4) De que forma a gramática é tratada? (o aluno deve reproduzir automaticamente estruturas gramaticais ou é desafiado a refletir sobre seu uso?)

5) Essa atividade é significativa para o contexto de ensino no qual eu atuo? 6) Contribui para o desenvolvimento da competência comunicativa dos alunos? 7) Faz uso de conteúdos relacionados à vida e aos interesses dos alunos?

8) Estimula a interação entre os alunos (clima de colaboração e compartilhamento)? 9) Promove a livre-expressão individual?

10) Estimula o aprendizado autônomo do aluno? 11) Estimula a realização de pesquisas extraclasse?

12) Estimula a participação dos alunos na explicitação de regras gramaticais? 13) Tolera o erro?

14) Promove diferentes maneiras de comunicar a mesma ideia (diferentes estratégias de comunicação)?

15) Promove reflexão?

16) Favorece a superação de dificuldades? 17) Trabalha com gêneros textuais?
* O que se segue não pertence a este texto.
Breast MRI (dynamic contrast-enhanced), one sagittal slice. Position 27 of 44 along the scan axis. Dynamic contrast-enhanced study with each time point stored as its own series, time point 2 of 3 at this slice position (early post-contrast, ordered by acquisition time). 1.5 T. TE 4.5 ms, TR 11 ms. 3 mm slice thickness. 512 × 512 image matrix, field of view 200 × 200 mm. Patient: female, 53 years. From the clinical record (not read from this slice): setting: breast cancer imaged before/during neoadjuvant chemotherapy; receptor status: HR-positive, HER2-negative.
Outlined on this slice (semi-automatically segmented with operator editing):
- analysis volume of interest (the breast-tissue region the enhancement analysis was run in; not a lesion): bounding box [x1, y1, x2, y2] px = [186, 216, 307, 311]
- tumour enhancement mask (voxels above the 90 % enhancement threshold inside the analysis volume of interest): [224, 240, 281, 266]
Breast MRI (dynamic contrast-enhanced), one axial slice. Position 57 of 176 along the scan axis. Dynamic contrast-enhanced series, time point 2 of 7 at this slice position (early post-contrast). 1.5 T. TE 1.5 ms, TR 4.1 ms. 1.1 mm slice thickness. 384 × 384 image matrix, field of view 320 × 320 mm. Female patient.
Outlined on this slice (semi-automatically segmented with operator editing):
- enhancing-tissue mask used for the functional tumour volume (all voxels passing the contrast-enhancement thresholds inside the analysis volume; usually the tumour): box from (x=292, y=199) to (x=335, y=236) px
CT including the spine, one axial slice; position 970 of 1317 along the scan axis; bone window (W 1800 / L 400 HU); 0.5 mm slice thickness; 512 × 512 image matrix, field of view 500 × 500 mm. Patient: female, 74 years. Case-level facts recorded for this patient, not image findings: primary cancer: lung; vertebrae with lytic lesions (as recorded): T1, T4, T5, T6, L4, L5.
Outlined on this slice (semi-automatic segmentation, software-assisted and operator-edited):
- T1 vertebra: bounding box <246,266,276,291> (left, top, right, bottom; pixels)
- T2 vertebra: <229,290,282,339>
18) Utiliza textos autênticos para criar interesse e fornecer modelos válidos de uso da língua? Quadro 13:Roteiro para análise de atividades didáticas (preparado pela professora-

pesquisadora-formadora)

Todas as questões contidas no roteiro foram consideradas no processo de análise das atividades dos livros didáticos dos professores cursistas. Esse guia os auxiliaria, mais tarde, na elaboração das tarefas61 com conteúdo fílmico.
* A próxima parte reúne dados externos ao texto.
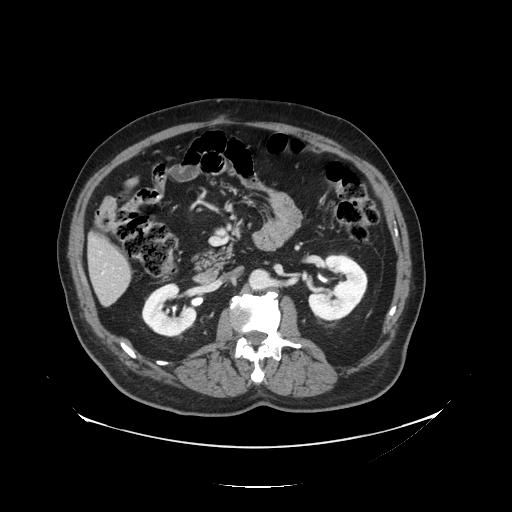
Contrast-enhanced abdominal CT, one axial slice. Position 48 of 138 along the scan axis. Reconstruction kernel STANDARD. 120 kVp. Intravenous contrast given. Soft-tissue window (W 400 / L 40 HU). 2.5 mm slice thickness. 512 × 512 image matrix, field of view 497 × 497 mm. From the clinical record (not read from this slice): patient: male, age 56 years at operation; diagnosis: colorectal cancer liver metastases, imaged before liver resection; multiple liver metastases: no; largest metastasis: 1.5 cm; disease in both lobes: no.
Structures marked on this image (manually delineated by an expert):
- liver: box from (x=89, y=238) to (x=132, y=306) px
- planned liver remnant (the part of the liver to remain after resection): (x=89, y=238)–(x=130, y=279)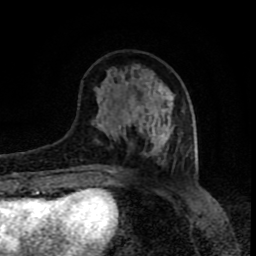
Breast MRI (dynamic contrast-enhanced), one axial slice; cropped to one breast; dynamic contrast-enhanced series, time point 2 of 8 at this slice position (early post-contrast); 1.5 T; TE 4.2 ms, TR 7 ms; 256 × 256 image matrix. Female patient.
Structures marked on this image (semi-automatic segmentation, software-assisted and operator-edited):
- enhancing-tissue mask used for the functional tumour volume (all voxels passing the contrast-enhancement thresholds inside the analysis volume; usually the tumour): bounding box (x1, y1, x2, y2) in pixels: (92, 71, 184, 173)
A pedido dos professores, e no intuito de oferecermos um modelo de atividades didáticas com conteúdo fílmico, disponibilizamos um resumo com alguns exemplos de procedimentos didáticos (GARCIA DE STEFANI, 2010), contendo 23 tipos de atividades, entre elas: 1) Comentários sobre fragmentos de diálogos previamente selecionados; 2) Elaboração de diálogos a partir da exibição de uma cena sem áudio e sem legenda; 3) Comparação com diálogos de outros filmes; 4) Dedução do significado de palavras específicas a partir do contexto em que estão inseridas; 5) Observação e reprodução de situações de saudação, apresentação e despedida em diferentes âmbitos e contextos, atentando para a linguagem verbal e não-verbal; 6) Pesquisa sobre palavras heterossemânticas; 7) Observação e comparação de ditos populares; 8) Discussão sobre os costumes de diferentes povos a partir da exibição da cena e de posteriores investigações; 9) Reflexão sobre o uso de determinados tempos verbais em situações de comunicação; 10) Leitura e discussão de parte da obra na qual o filme foi baseado; 11) Identificação de expressões usadas ao convidar para dançar, jantar etc. e aferição de outras ocasiões em que as mesmas expressões poderiam ser usadas; 12) Previsão de acontecimentos seguintes aos da cena exibida; 13) Identificação de outros idiomas falados no filme; 14) Promoção de debates sobre assuntos polêmicos suscitados pelas cenas; 15) Analogia entre o ocorrido na cena e fatos da vida pessoal do aprendente; 16) Organização de diálogos distribuídos em partes aleatórias; 17) Discussão sobre aspectos sóciopolíticos no contexto histórico do filme em comparação com o contexto atual brasileiro; 18) Análise sobre diferentes formas de celebração e comemoração na cultura alvo e materna; 19) Analogia entre imagens e textos; 20) Atividade com a trilha sonora do filme; 21) Atividade com os “extras” do filme; 22) Dramatização de cena; 23) Elaboração e publicação (na internet) de uma crítica sobre o filme.

A ideia de disponibilizar o quadro com exemplos de procedimentos didático- pedagógicos com conteúdo fílmico não era influenciar os professores a reproduzir esses procedimentos e sim, inspirá-los a criar outros a partir destes. Tratava-se somente de um ponto de partida, já que os participantes nunca tiveram oportunidades de desenvolver material didático a partir de filmes, para o ensino de língua estrangeira.